The tether slows the growth of the curved side over time and promotes growth on the opposite side, providing spinal correction throughout the patient’s growth and development. The device is not to be removed unless an issue such as overcorrection arises. The physician will follow up on the patient’s progress via x-rays to track the spine’s curve and identify potential issues that may require revision. If the patient’s scoliosis does not improve with the Tether System, spinal fusion surgery is still an option.
FDA Approval of the Device
The FDA reviewed data regarding the Tether System using the humanitarian device exemption process, which is designated for devices that are designed to treat or diagnose conditions that affect less than 8,000 U.S. patients a year.

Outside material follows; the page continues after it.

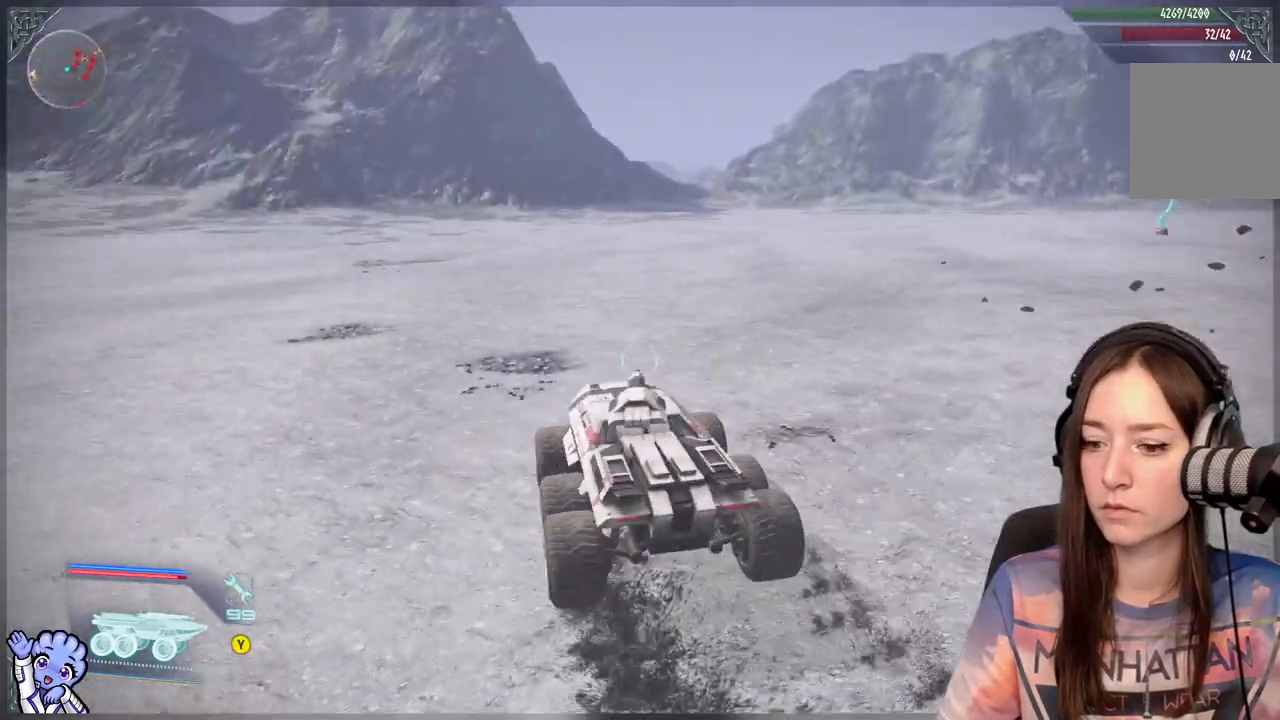
{"buttons": ["L1"], "left_stick": "up", "right_stick": "center", "events": [[83, "right_stick", "center"], [183, "left_stick", "up"], [333, "L1", "down"]]}
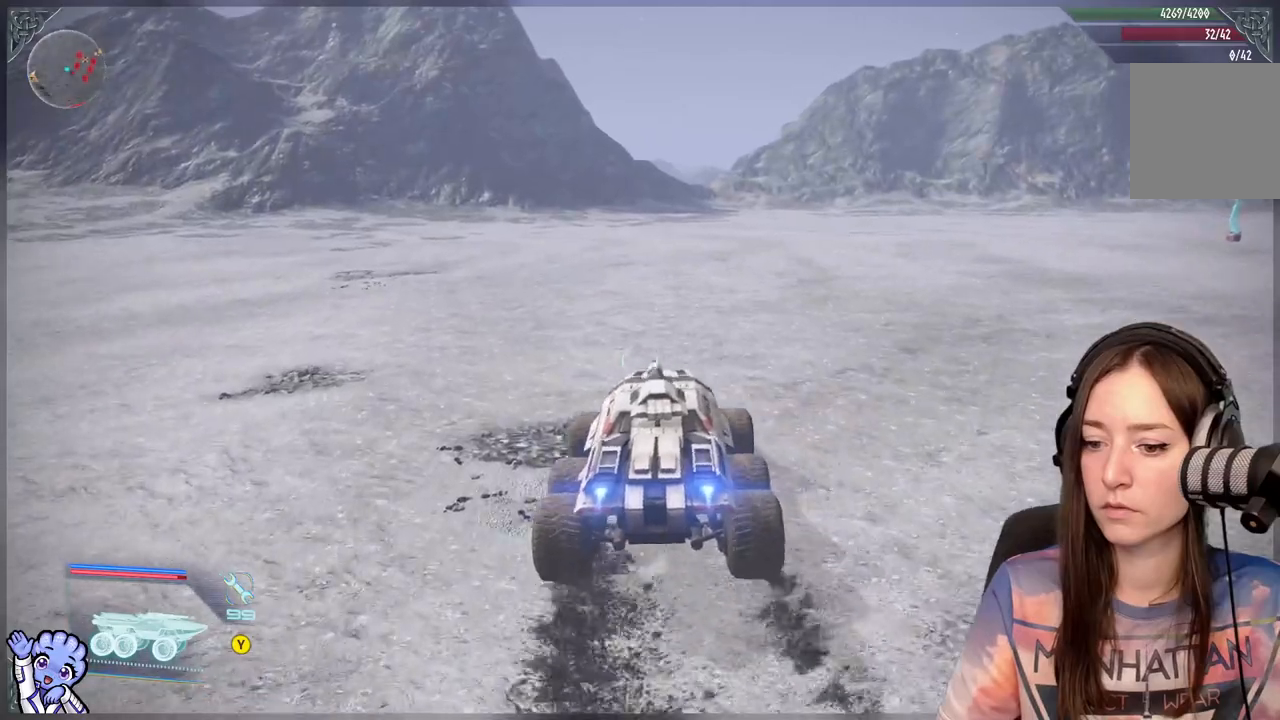
{"buttons": ["L1"], "left_stick": "up-right", "right_stick": "down-right", "events": [[350, "left_stick", "up-right"], [400, "right_stick", "down-right"]]}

The study that the FDA analyzed included 57 patients who received the device. Two years after the operation, 43 of these patients displayed improvements in their spinal curvatures and did not need spinal fusion surgery. The most common adverse outcomes associated with the procedure were overcorrection, broken tether, and pneumothorax (air leaking into space between the lung and chest wall). Zimmer Biomet Spine, the company that received FDA approval for the device, will be partnering with the Harms Study group to create a patient databank that will analyze the long-term performance of the Tether System.
“The FDA continues to collaborate with stakeholders to encourage the development of registries, including the one being developed for this device, as an additional tool to gather and track real world evidence,” said Amy Abernethy, M.D., Ph.D., and FDA Principal Deputy Commissioner. “This type of post-market data generation can provide ongoing device safety surveillance and additional evidence for effectiveness. More broadly, real world evidence can help support innovative developments while ensuring that patient health and safety remains the top priority.”